▸ Exercise: Nothing but the lines from the first line of the material below through the line that holds "Codzienne dekoracje stołu" should be set down, exactly and with pictures left out.
%%
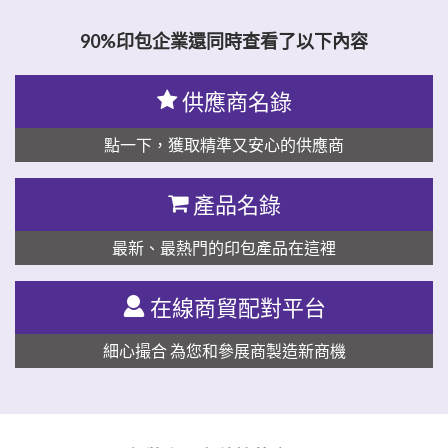
90%印包企業還同時查看了以下內容
供應商名錄
點一下，獲取精準又安心的供應商
產品名錄
最新、最熱門的印包產品在這裡
在線商貿配對平台
細心撮合 為您和參展商製造新商機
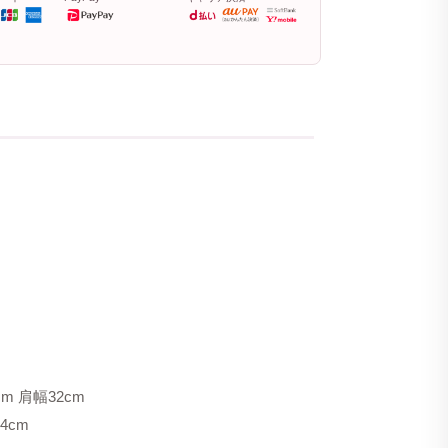
m 肩幅32cm
4cm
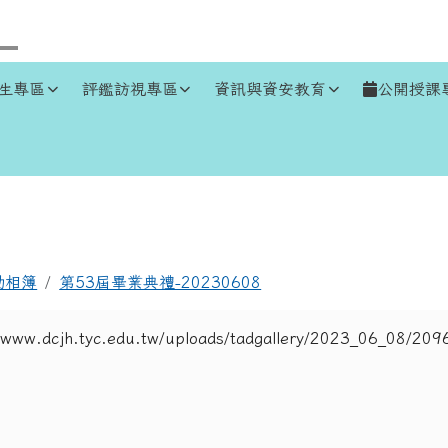
生專區
評鑑訪視專區
資訊與資安教育
公開授課
區域
動相簿
第53屆畢業典禮-20230608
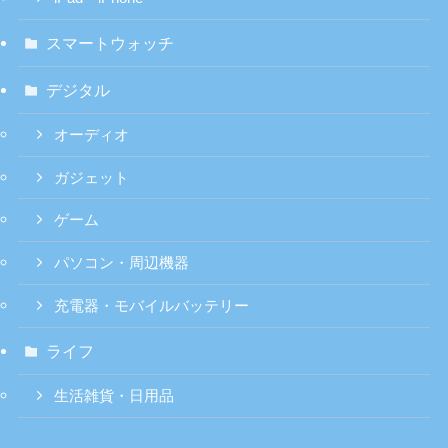
スマートウォッチ
デジタル
オーディオ
ガジェット
ゲーム
パソコン・周辺機器
充電器・モバイルバッテリー
ライフ
生活雑貨・日用品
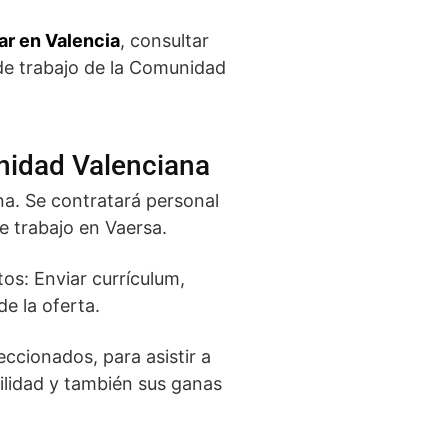
ar en Valencia
, consultar
 de trabajo de la Comunidad
nidad Valenciana
a. Se contratará personal
e trabajo en Vaersa.
os: Enviar currículum,
e la oferta.
eccionados, para asistir a
bilidad y también sus ganas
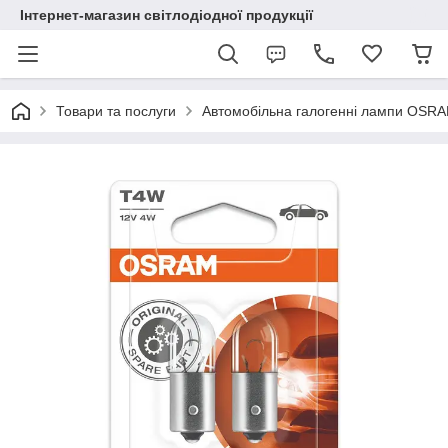
Інтернет-магазин світлодіодної продукції
Товари та послуги
Автомобільна галогенні лампи OSR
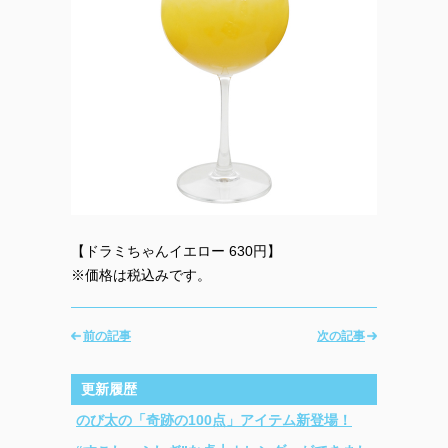
【ドラミちゃんイエロー 630円】
※価格は税込みです。
前の記事
次の記事
更新履歴
のび太の「奇跡の100点」アイテム新登場！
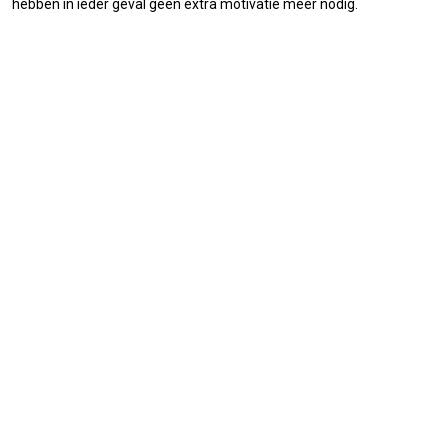
hebben in ieder geval geen extra motivatie meer nodig.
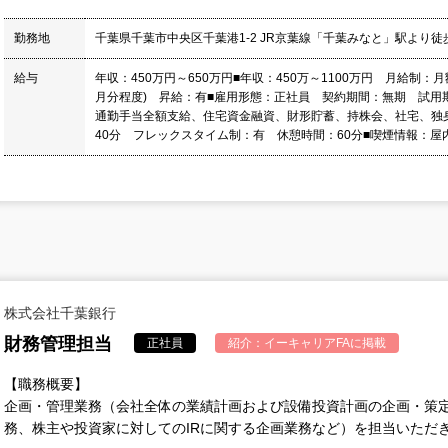
勤務地
千葉県千葉市中央区千葉港1-2 JR京葉線「千葉みなと」駅より徒
給与
年収：450万円～650万円■年収：450万～1100万円 月給制：
月分程度) 昇給：有■雇用形態：正社員 契約期間：無期 試用期
通勤手当全額支給、住宅資金融資、財形貯蓄、持株会、社宅、独
40分 フレックスタイム制：有 休憩時間：60分■喫煙情報：屋
株式会社千葉銀行
財務管理担当
正社員
紹介：
イーキャリアFA
に掲載
【職務概要】
企画・管理業務（会社全体の業績計画および設備投資計画の企画・策定
務、株主や投資家に対してのIRに関する企画業務など）を担当いただ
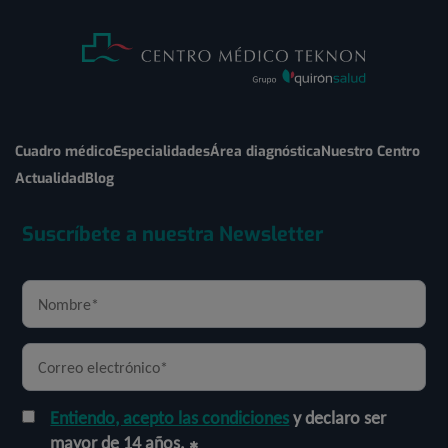
Cuadro médico
Especialidades
Área diagnóstica
Nuestro Centro
Actualidad
Blog
Suscríbete a nuestra Newsletter
Entiendo, acepto las condiciones
y declaro ser
mayor de 14 años.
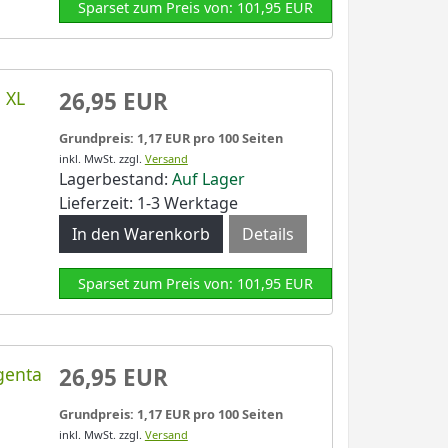
Sparset zum Preis von: 101,95 EUR
 XL
26,95 EUR
Grundpreis: 1,17 EUR pro 100 Seiten
inkl. MwSt.
zzgl.
Versand
Lagerbestand:
Auf Lager
Lieferzeit: 1-3 Werktage
Details
Sparset zum Preis von: 101,95 EUR
genta
26,95 EUR
Grundpreis: 1,17 EUR pro 100 Seiten
inkl. MwSt.
zzgl.
Versand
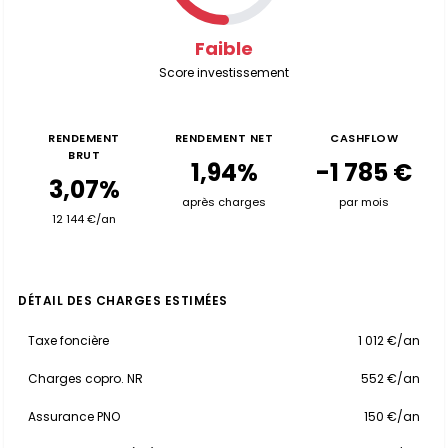
Faible
Score investissement
RENDEMENT
RENDEMENT NET
CASHFLOW
BRUT
1,94%
-1 785 €
3,07%
après charges
par mois
12 144 €/an
DÉTAIL DES CHARGES ESTIMÉES
Taxe foncière
1 012 €/an
Charges copro. NR
552 €/an
Assurance PNO
150 €/an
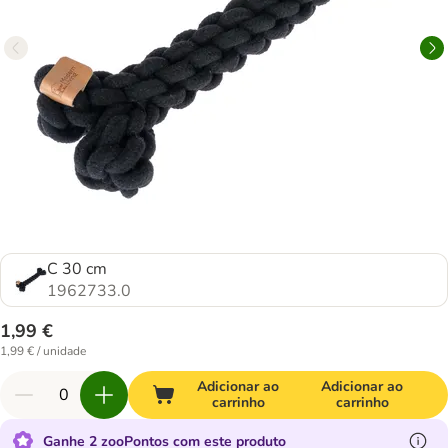
C 30 cm
1962733.0
1,99 €
1,99 € / unidade
Adicionar ao
Adicionar ao
carrinho
carrinho
Ganhe 2 zooPontos com este produto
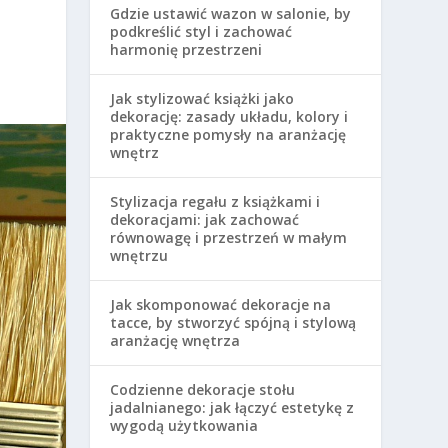
Gdzie ustawić wazon w salonie, by
podkreślić styl i zachować
harmonię przestrzeni
Jak stylizować książki jako
dekorację: zasady układu, kolory i
praktyczne pomysły na aranżację
wnętrz
Stylizacja regału z książkami i
dekoracjami: jak zachować
równowagę i przestrzeń w małym
wnętrzu
Jak skomponować dekoracje na
tacce, by stworzyć spójną i stylową
aranżację wnętrza
Codzienne dekoracje stołu
jadalnianego: jak łączyć estetykę z
wygodą użytkowania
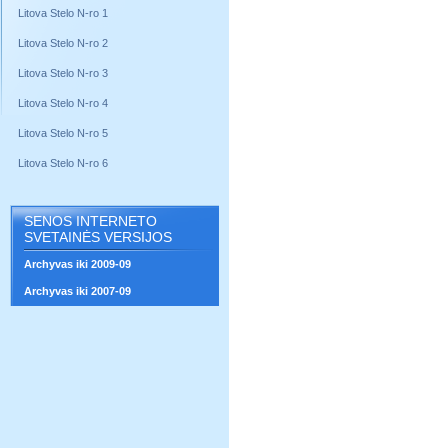
Litova Stelo N-ro 1
Litova Stelo N-ro 2
Litova Stelo N-ro 3
Litova Stelo N-ro 4
Litova Stelo N-ro 5
Litova Stelo N-ro 6
SENOS INTERNETO
SVETAINĖS VERSIJOS
Archyvas iki 2009-09
Archyvas iki 2007-09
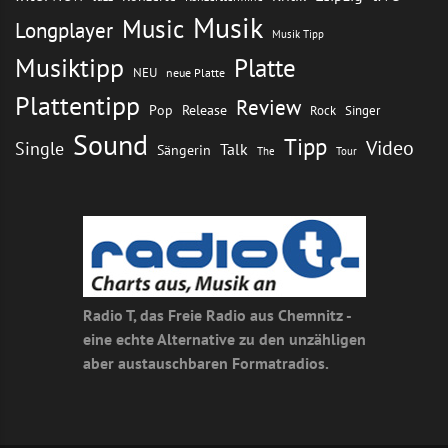
Musik
Music
Longplayer
Musik Tipp
Musiktipp
Platte
NEU
neue Platte
Plattentipp
Review
Pop
Release
Rock
Singer
Sound
Tipp
Video
Single
Talk
Sängerin
The
Tour
Radio T, das Freie Radio aus Chemnitz -
eine echte Alternative zu den unzähligen
aber austauschbaren Formatradios.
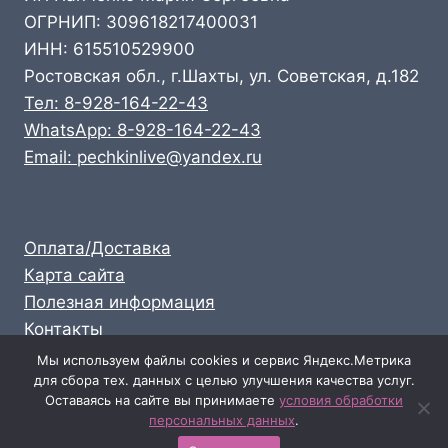
ОГРНИП: 309618217400031
ИНН: 615510529900
Ростовская обл., г.Шахты, ул. Советская, д.182
Тел: 8-928-164-22-43
WhatsApp: 8-928-164-22-43
Email: pechkinlive@yandex.ru
Оплата/Доставка
Карта сайта
Полезная информация
Контакты
Личный кабинет
Мы используем файлы cookies и сервис Яндекс.Метрика
для сбора тех. данных с целью улучшения качества услуг.
Опт: 8-928-164-22-43
Оставаясь на сайте вы принимаете
условия обработки
Розница: 8-989-711-58-47
персональных данных
.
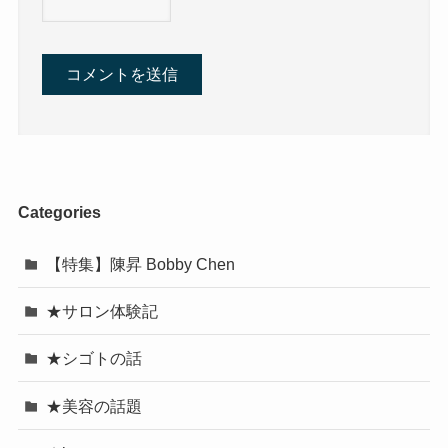
Categories
【特集】陳昇 Bobby Chen
★サロン体験記
★シゴトの話
★美容の話題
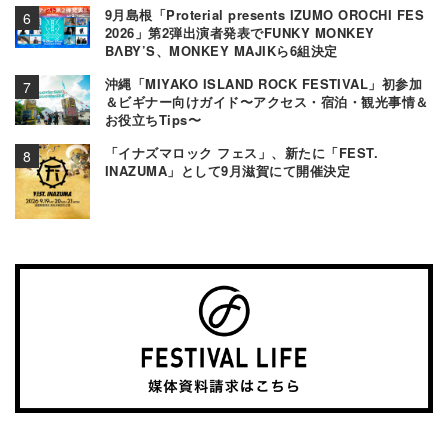
9月島根「Proterial presents IZUMO OROCHI FES
2026」第2弾出演者発表でFUNKY MONKEY
BΛBY’S、MONKEY MAJIKら6組決定
沖縄「MIYAKO ISLAND ROCK FESTIVAL」初参加
＆ビギナー向けガイド〜アクセス・宿泊・観光事情＆
お役立ちTips〜
「イナズマロック フェス」、新たに「FEST.
INAZUMA」として9月滋賀にて開催決定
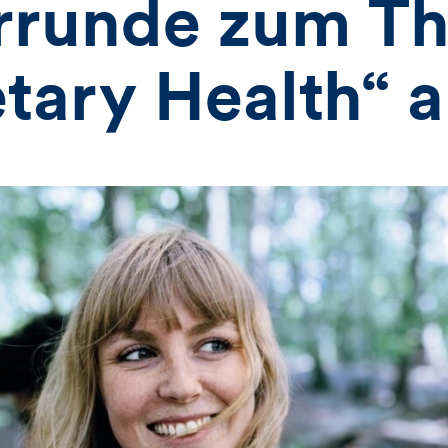
rrunde zum T
tary Health“ 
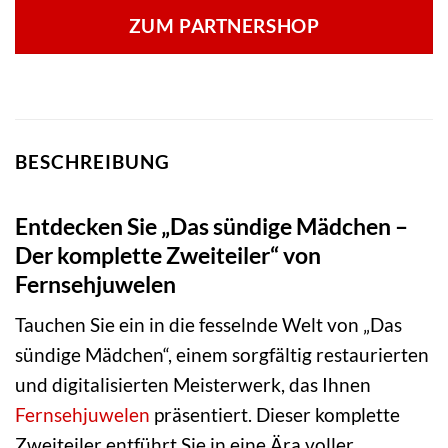
ZUM PARTNERSHOP
BESCHREIBUNG
Entdecken Sie „Das sündige Mädchen –
Der komplette Zweiteiler“ von
Fernsehjuwelen
Tauchen Sie ein in die fesselnde Welt von „Das
sündige Mädchen“, einem sorgfältig restaurierten
und digitalisierten Meisterwerk, das Ihnen
Fernsehjuwelen
präsentiert. Dieser komplette
Zweiteiler entführt Sie in eine Ära voller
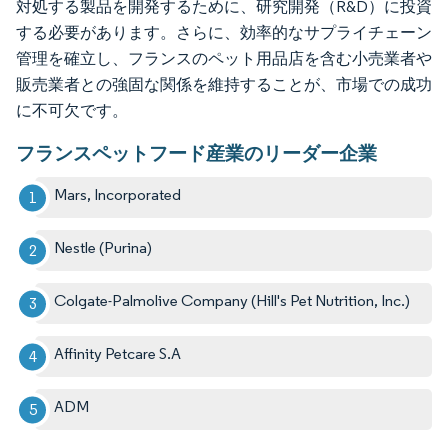
対処する製品を開発するために、研究開発（R&D）に投資
する必要があります。さらに、効率的なサプライチェーン
管理を確立し、フランスのペット用品店を含む小売業者や
販売業者との強固な関係を維持することが、市場での成功
に不可欠です。
フランスペットフード産業のリーダー企業
Mars, Incorporated
Nestle (Purina)
Colgate-Palmolive Company (Hill's Pet Nutrition, Inc.)
Affinity Petcare S.A
ADM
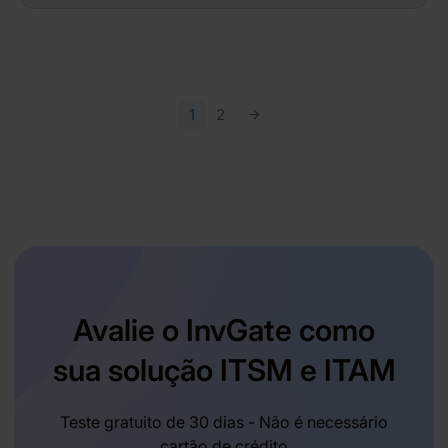
1
2
Avalie o InvGate como
sua solução ITSM e ITAM
Teste gratuito de 30 dias - Não é necessário
cartão de crédito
%%
▸ Reply to the task:
90%印包企業還同時查看了以下內容
供應商名錄
點一下，獲取精準又安心的供應商
產品名錄
最新、最熱門的印包產品在這裡
在線商貿配對平台
細心撮合 為您和參展商製造新商機
m 肩幅32cm
4cm
生專區
評鑑訪視專區
資訊與資安教育
公開授課
區域
動相簿
第53屆畢業典禮-20230608
スマートウォッチ
デジタル
オーディオ
ガジェット
ゲーム
パソコン・周辺機器
充電器・モバイルバッテリー
ライフ
生活雑貨・日用品
ar en Valencia
, consultar
 de trabajo de la Comunidad
nidad Valenciana
a. Se contratará personal
e trabajo en Vaersa.
os: Enviar currículum,
e la oferta.
eccionados, para asistir a
bilidad y también sus ganas
Інтернет-магазин світлодіодної продукції
Товари та послуги
Автомобільна галогенні лампи OSR
【ドラミちゃんイエロー 630円】
※価格は税込みです。
前の記事
次の記事
更新履歴
のび太の「奇跡の100点」アイテム新登場！
hebben in ieder geval geen extra motivatie meer nodig.
勤務地
千葉県千葉市中央区千葉港1-2 JR京葉線「千葉みなと」駅より徒
給与
年収：450万円～650万円■年収：450万～1100万円 月給制：
月分程度) 昇給：有■雇用形態：正社員 契約期間：無期 試用期
通勤手当全額支給、住宅資金融資、財形貯蓄、持株会、社宅、独
40分 フレックスタイム制：有 休憩時間：60分■喫煙情報：屋
株式会社千葉銀行
財務管理担当
正社員
紹介：
イーキャリアFA
に掲載
【職務概要】
企画・管理業務（会社全体の業績計画および設備投資計画の企画・策定
務、株主や投資家に対してのIRに関する企画業務など）を担当いただ
Cuadro médico
Especialidades
Área diagnóstica
Nuestro Centro
Actualidad
Blog
Suscríbete a nuestra Newsletter
Entiendo, acepto las condiciones
y declaro ser
mayor de 14 años.
Sparset zum Preis von: 101,95 EUR
 XL
26,95 EUR
Grundpreis: 1,17 EUR pro 100 Seiten
inkl. MwSt.
zzgl.
Versand
Lagerbestand:
Auf Lager
Lieferzeit: 1-3 Werktage
Details
Sparset zum Preis von: 101,95 EUR
genta
26,95 EUR
Grundpreis: 1,17 EUR pro 100 Seiten
inkl. MwSt.
zzgl.
Versand
Faible
Score investissement
RENDEMENT
RENDEMENT NET
CASHFLOW
BRUT
1,94%
-1 785 €
3,07%
après charges
par mois
12 144 €/an
DÉTAIL DES CHARGES ESTIMÉES
Taxe foncière
1 012 €/an
Charges copro. NR
552 €/an
Assurance PNO
150 €/an
C 30 cm
1962733.0
1,99 €
1,99 € / unidade
Adicionar ao
Adicionar ao
carrinho
carrinho
Ganhe 2 zooPontos com este produto
Gdzie ustawić wazon w salonie, by
podkreślić styl i zachować
harmonię przestrzeni
Jak stylizować książki jako
dekorację: zasady układu, kolory i
praktyczne pomysły na aranżację
wnętrz
Stylizacja regału z książkami i
dekoracjami: jak zachować
równowagę i przestrzeń w małym
wnętrzu
Jak skomponować dekoracje na
tacce, by stworzyć spójną i stylową
aranżację wnętrza
Codzienne dekoracje stołu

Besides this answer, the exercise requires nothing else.